A new way to precisely identify bacteria involved in food poisoning costs about 200 times less than alternative approaches.
Currently, the detection of food poisoning outbreaks takes a long time and is expensive.
The new method, called ON-rep-seq, examines selective, strain-specific fragments of the bacterial genome, allowing the generation of results that earlier required DNA sequencing of the entire bacterial genome or tedious approaches like pulsed field gel electrophoresis. Pulsed field gel electrophoresis had previously been the golden standard for strain-level typing of microorganisms.
The method has the potential to change the approach for investigating food-based disease outbreaks by making analysis much less time- and cost consuming.
Cheaper, faster food poisoning warning
Currently, bacterial detection and identification based on bacterial DNA requires expensive instrumentation and many hours of work by highly trained specialists. Let’s imagine, for example, there is a suspected Salmonella outbreak. Usually in order to locate its origin, not only will investigators have to analyze many samples, but the analysis has to be precise in order to distinguish one bacterial strain from another.

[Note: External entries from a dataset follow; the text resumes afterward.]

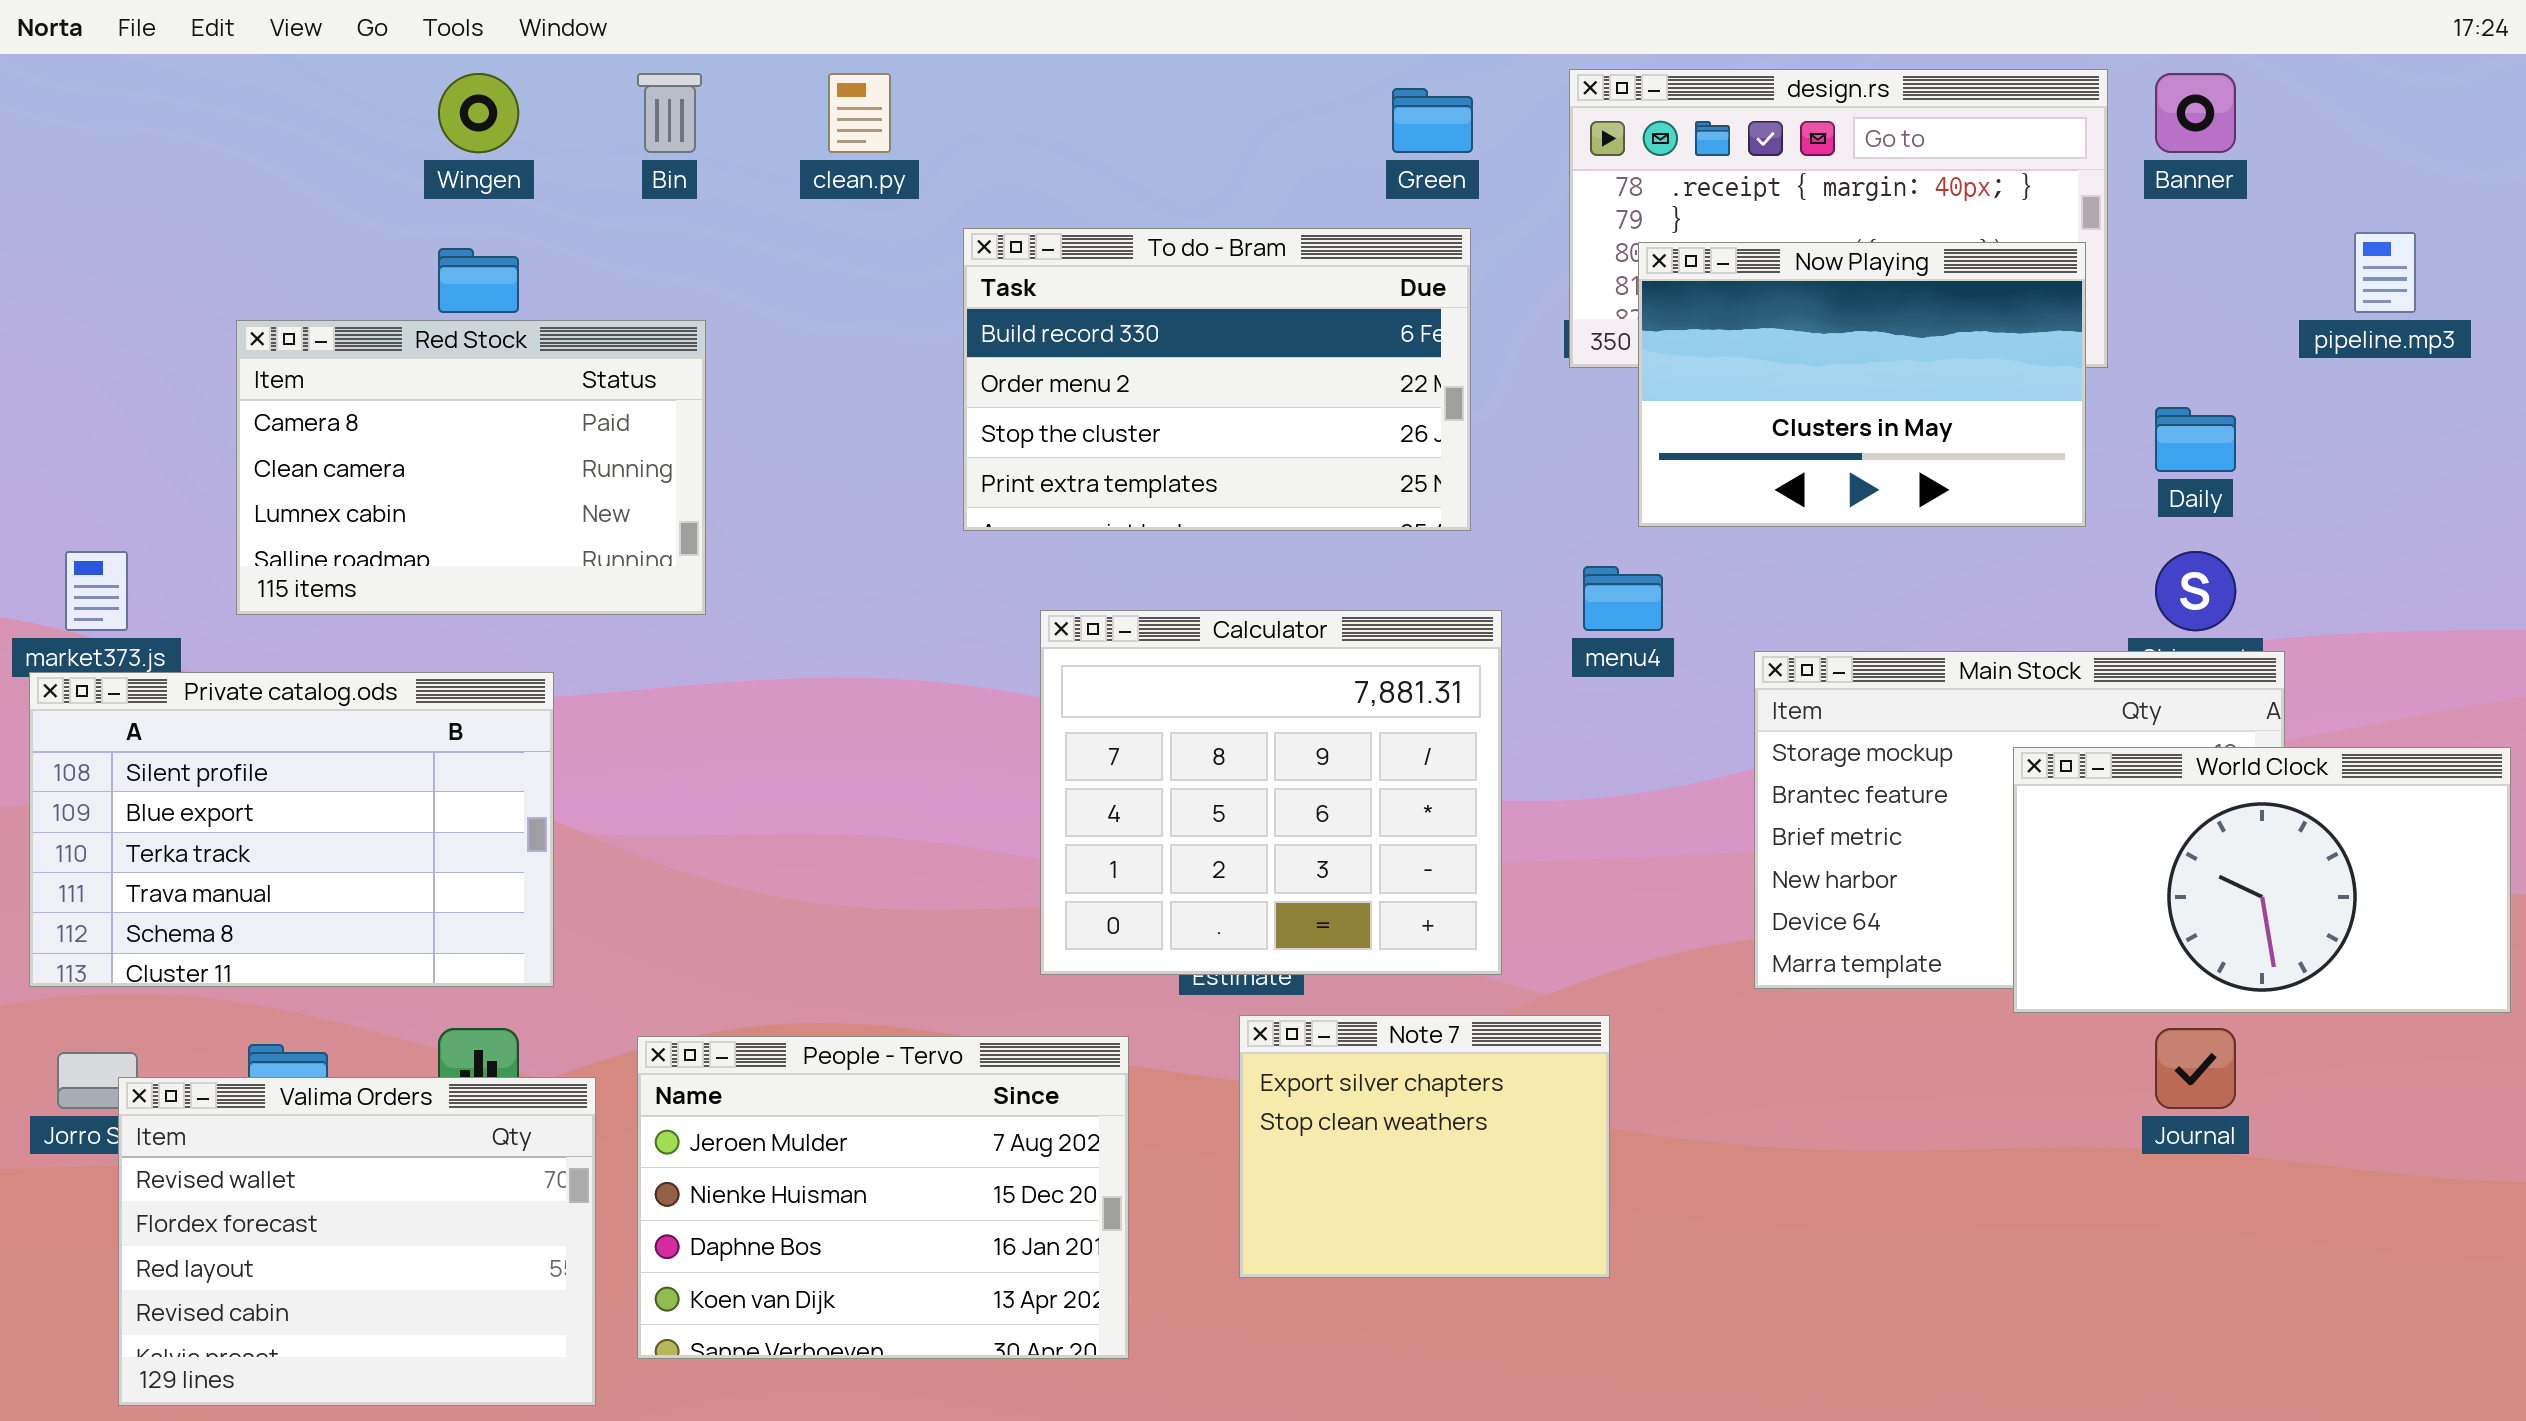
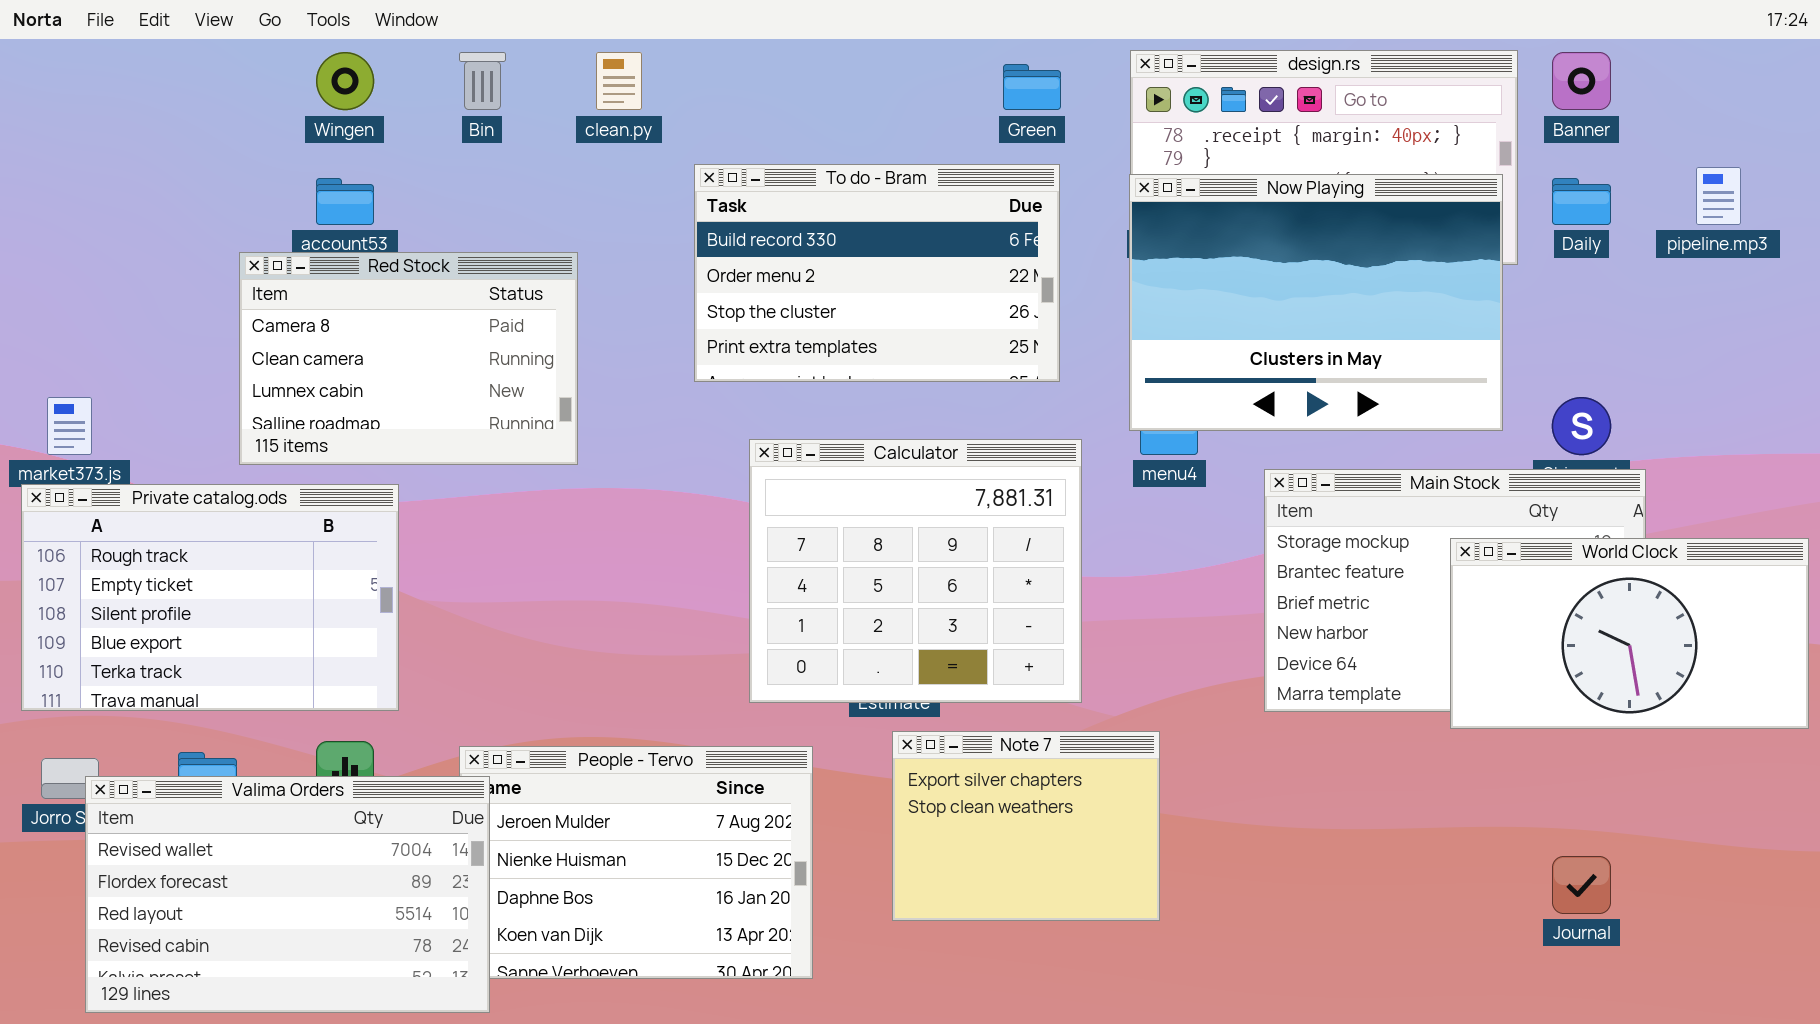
Now Playing: [1638,242,2086,527] -> [1129,174,1503,431], resized
Red Stock: [236,320,706,615] -> [239,252,578,465], moved
Daily: [2155,407,2236,472] -> [1552,178,1611,225], moved
Private catalog.ods: [29,672,554,987] -> [21,484,399,711], scrolled up 2 rows
Journal: [2155,1028,2236,1109] -> [1552,856,1611,914], moved
Valima Orders: [118,1077,596,1406] -> [85,776,490,1013], resized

“Our new method allows identification and typing of hundreds of samples in less than two hours, and we expect that this will even be reduced to ‘real time’ in a short period of time,” says Lukasz Krych, associate professor at the food science department at the University of Copenhagen.
The new method is based on nanopore sequencing, which is a new, real-time DNA sequencing approach “that will definitely revolutionize the future of DNA sequencing,” according to Krych.
Hunting down bacteria
The smallest ever sequencer, called MinION, is a $999 hand-held, USB-powered device that became commercially available in 2015. A year later astronauts took it to the International Space Station, where it achieved the first DNA sequencing in history performed in zero-gravity conditions.
Despite the indisputable revolution in DNA sequencing MinION offers, it quickly became clear that the data generated with the device are still not perfect due to sequencing errors, while the analysis remained relatively expensive to perform (around $150 per bacterium).
The researchers found a way to utilize this technology to analyze hundreds of bacteria at a time, cutting costs to less than $2 per bacterium, while at the same time increasing the accuracy to more than 99%.
“Our method can be used both within food safety, where you can quickly find disease-causing or health-promoting bacteria, and also in the health sector, where you will be able to perform certain analyses that you are not even considering today because of the price and time-consuming nature of traditional analysis,” says Josue Leonardo Castro Mejia, a postdoctoral researcher.
At the moment, there are several companies testing the method to implement in their systems for establishing rapid screening programs for thousands of strains.
The research appears in Communications Biology.
Funding for the research came from the food science department at the University of Copenhagen. The researchers carried out the project in collaboration with the polish company GenXone SA, which helped to set up a bioinformatics pipeline necessary to perform fast and efficient analysis of the sequencing data.